Set exercise — Copy out the following lines verbatim, each one as it appears.
**** Records for the exercise
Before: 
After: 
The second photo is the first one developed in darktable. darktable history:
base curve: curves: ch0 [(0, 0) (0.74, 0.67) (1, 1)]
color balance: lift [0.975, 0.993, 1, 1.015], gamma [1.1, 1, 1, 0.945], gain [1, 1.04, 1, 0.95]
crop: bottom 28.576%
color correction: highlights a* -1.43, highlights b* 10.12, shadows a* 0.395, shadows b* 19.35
********
Response to the exercise —
Before: 
After: 
The second photo is the first one developed in darktable. darktable history:
base curve: curves: ch0 [(0, 0) (0.74, 0.67) (1, 1)]
color balance: lift [0.975, 0.993, 1, 1.015], gamma [1.1, 1, 1, 0.945], gain [1, 1.04, 1, 0.95]
crop: bottom 28.576%
color correction: highlights a* -1.43, highlights b* 10.12, shadows a* 0.395, shadows b* 19.35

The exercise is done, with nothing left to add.